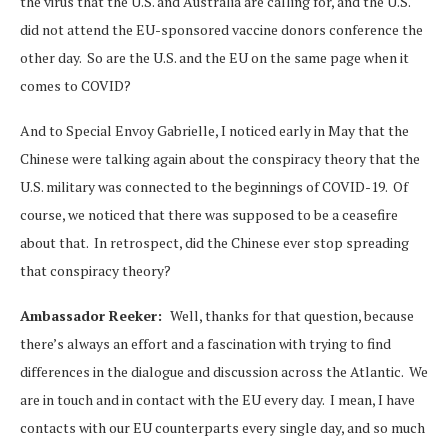
the virus that the U.S. and Australia are calling for, and the U.S.
did not attend the EU-sponsored vaccine donors conference the
other day. So are the U.S. and the EU on the same page when it
comes to COVID?
And to Special Envoy Gabrielle, I noticed early in May that the
Chinese were talking again about the conspiracy theory that the
U.S. military was connected to the beginnings of COVID-19. Of
course, we noticed that there was supposed to be a ceasefire
about that. In retrospect, did the Chinese ever stop spreading
that conspiracy theory?
Ambassador Reeker:
Well, thanks for that question, because
there’s always an effort and a fascination with trying to find
differences in the dialogue and discussion across the Atlantic. We
are in touch and in contact with the EU every day. I mean, I have
contacts with our EU counterparts every single day, and so much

•••

--- Required action ---
The response should restate the material above word for word and contain no pictures.

--- Output of the exercise ---
the virus that the U.S. and Australia are calling for, and the U.S.
did not attend the EU-sponsored vaccine donors conference the
other day. So are the U.S. and the EU on the same page when it
comes to COVID?
And to Special Envoy Gabrielle, I noticed early in May that the
Chinese were talking again about the conspiracy theory that the
U.S. military was connected to the beginnings of COVID-19. Of
course, we noticed that there was supposed to be a ceasefire
about that. In retrospect, did the Chinese ever stop spreading
that conspiracy theory?
Ambassador Reeker:
Well, thanks for that question, because
there’s always an effort and a fascination with trying to find
differences in the dialogue and discussion across the Atlantic. We
are in touch and in contact with the EU every day. I mean, I have
contacts with our EU counterparts every single day, and so much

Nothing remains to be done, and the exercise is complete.